For their part, insurers maintained that the current market is healthy and that government intervention would make insurance less affordable.
Instead of launching insurance plans, public policymakers should concentrate on fostering competition and mitigating potential losses, according to the American Insurance Association (AIA).
AIA said the current market is “largely healthy” with very little growth in the NYPIUA, the market of last resort.
“Homeowners’ insurance has been, and should continue to be, available to downstate homeowners. Any governmental efforts to address availability in the homeowners’ insurance market should focus on fostering greater competition, attracting new capital to the market, and creating a regulatory environment that allows insurers to manage their catastrophic exposures,” said James J. Whittle, AIA assistant general counsel.
Whittle offered support for one public initiative — a bill (S. 8358) that would strengthen the state’s coastal market assistance program (C-MAP), reconvene a panel to study issues facing the state’s coastal residents and require the Superintendent of Insurance to undertake efforts to attract new insurance carriers to the market.
The AIA representative also told the panel that maintaining strong building codes and incentives for homeowners to retrofit their properties to make them safer in the face of a hurricane would be beneficial.

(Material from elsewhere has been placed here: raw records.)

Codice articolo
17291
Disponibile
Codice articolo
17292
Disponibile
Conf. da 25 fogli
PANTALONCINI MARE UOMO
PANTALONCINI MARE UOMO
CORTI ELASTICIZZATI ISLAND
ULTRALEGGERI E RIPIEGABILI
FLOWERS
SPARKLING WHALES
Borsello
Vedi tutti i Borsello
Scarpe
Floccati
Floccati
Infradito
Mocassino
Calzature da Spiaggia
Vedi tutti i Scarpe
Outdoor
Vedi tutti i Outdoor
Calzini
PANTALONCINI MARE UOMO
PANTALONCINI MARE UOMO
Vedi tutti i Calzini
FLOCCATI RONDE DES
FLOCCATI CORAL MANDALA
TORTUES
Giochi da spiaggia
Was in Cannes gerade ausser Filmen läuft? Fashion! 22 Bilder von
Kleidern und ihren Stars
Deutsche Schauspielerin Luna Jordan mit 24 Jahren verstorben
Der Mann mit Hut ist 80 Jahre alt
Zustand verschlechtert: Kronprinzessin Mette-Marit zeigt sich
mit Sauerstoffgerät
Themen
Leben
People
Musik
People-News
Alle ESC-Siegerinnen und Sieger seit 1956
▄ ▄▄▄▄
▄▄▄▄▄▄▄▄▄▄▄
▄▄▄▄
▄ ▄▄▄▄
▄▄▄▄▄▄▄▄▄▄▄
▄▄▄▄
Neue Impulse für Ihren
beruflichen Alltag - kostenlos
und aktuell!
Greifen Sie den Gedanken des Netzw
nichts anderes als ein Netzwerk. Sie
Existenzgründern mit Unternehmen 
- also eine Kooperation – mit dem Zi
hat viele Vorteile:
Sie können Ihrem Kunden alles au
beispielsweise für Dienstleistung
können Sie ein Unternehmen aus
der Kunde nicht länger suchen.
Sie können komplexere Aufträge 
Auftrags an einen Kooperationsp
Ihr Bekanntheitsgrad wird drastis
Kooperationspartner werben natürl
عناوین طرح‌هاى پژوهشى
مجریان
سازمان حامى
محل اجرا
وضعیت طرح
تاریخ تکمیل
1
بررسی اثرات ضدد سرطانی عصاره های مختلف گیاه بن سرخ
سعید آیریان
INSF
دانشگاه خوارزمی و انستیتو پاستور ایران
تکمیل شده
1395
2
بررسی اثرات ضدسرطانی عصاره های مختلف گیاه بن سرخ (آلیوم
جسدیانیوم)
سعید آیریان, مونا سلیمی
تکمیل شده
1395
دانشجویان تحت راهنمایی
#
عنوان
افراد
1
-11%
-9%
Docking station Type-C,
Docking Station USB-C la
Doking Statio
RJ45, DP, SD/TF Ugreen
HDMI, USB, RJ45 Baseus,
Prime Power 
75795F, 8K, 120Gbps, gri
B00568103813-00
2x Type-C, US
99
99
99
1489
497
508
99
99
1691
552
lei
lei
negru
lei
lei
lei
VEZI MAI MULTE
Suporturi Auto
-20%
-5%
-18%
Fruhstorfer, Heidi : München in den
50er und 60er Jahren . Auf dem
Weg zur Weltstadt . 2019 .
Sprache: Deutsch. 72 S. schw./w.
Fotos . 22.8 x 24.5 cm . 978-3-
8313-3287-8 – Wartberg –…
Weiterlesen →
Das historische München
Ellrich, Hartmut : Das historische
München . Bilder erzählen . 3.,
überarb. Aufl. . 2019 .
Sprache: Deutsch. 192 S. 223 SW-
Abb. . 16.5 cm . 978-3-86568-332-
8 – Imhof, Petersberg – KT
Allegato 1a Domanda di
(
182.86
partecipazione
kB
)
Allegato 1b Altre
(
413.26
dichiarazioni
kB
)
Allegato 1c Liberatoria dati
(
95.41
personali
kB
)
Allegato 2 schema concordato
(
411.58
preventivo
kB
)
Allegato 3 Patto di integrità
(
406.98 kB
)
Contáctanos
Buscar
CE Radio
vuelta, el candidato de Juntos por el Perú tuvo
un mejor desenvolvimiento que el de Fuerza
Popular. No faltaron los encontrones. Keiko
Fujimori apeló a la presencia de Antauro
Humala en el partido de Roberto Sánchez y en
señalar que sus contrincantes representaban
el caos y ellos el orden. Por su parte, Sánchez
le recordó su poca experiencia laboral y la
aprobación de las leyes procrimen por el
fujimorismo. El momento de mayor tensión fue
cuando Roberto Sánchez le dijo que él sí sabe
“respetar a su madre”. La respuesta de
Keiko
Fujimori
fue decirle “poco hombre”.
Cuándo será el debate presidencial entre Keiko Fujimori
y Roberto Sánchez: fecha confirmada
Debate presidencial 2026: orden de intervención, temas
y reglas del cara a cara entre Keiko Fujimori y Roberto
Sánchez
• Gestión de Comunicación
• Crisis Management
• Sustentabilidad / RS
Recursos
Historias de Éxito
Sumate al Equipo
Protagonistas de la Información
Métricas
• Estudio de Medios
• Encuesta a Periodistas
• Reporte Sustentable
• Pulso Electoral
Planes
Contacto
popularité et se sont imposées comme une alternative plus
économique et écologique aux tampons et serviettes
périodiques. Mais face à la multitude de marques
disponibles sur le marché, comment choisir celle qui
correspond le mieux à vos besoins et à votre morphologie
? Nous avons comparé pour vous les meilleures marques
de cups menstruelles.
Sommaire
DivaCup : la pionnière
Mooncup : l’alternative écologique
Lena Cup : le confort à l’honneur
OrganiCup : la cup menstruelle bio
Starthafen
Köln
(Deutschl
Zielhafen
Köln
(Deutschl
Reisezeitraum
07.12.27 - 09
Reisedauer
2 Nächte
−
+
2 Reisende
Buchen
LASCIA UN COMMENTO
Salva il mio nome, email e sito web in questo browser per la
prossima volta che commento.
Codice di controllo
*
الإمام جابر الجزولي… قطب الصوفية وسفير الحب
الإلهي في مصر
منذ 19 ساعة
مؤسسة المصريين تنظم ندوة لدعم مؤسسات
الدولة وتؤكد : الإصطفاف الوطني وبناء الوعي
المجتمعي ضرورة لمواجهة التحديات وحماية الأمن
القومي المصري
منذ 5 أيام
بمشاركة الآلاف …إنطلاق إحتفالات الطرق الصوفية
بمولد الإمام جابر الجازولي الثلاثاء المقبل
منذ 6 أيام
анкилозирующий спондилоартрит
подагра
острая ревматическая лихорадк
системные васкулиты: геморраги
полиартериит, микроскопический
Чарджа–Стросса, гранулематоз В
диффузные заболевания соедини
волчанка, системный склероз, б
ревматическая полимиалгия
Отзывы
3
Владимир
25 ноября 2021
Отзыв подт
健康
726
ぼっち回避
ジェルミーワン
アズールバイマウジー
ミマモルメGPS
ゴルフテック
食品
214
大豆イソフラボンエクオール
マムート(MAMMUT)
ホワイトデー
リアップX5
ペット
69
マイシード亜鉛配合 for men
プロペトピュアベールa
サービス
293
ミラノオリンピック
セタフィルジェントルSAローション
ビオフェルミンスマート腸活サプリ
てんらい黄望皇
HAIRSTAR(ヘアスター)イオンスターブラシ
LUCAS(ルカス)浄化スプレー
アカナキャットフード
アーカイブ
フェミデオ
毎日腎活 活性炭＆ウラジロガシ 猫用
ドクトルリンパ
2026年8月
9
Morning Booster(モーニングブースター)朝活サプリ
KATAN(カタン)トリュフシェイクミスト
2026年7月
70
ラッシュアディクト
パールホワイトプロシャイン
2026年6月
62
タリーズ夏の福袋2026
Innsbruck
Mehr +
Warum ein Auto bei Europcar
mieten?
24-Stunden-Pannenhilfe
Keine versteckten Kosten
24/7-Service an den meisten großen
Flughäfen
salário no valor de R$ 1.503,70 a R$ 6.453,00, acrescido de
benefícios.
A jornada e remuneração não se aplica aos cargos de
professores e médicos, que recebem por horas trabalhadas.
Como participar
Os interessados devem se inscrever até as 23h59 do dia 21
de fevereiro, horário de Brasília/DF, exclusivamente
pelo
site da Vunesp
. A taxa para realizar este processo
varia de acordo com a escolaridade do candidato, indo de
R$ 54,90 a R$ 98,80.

The insurers oppose a state catastrophe fund or a proposal to require insurers to submit a withdrawal plan when non-renewing four percent of their writings in a single territory.
“This is a bad idea, it is a barrier to exit that will act as a barrier to entry and expansion”, said Whittle of the “4%” legislation.
Meanwhile, another insurer group, the Property Casualty Insurers Association of America (PCI), expressed doubts about Superintendent Dinallo’s state catastrophe reserve plan. His proposal called for insurers to pay into a state fund now, with the promise that tax breaks would be granted in the future.
PCI said it agrees that voluntary, tax-deferred, pre-event reserves to fund catastrophe risks is a good idea, but at the federal, not state, level.
“While Superintendent Eric Dinallo’s proposal attempts to address the reserve issue, without the proper tax treatment we question the real impact of such a regulation. We hope, however, that this will spur federal consideration of the tax treatment of such reserves,” the group said in a statement.
Dinallo has promised that his proposed regulation will go through a formal process, which includes a formal 45-day comment period. PCI said it plans to submit written comments after it has had an opportunity to fully study the proposal.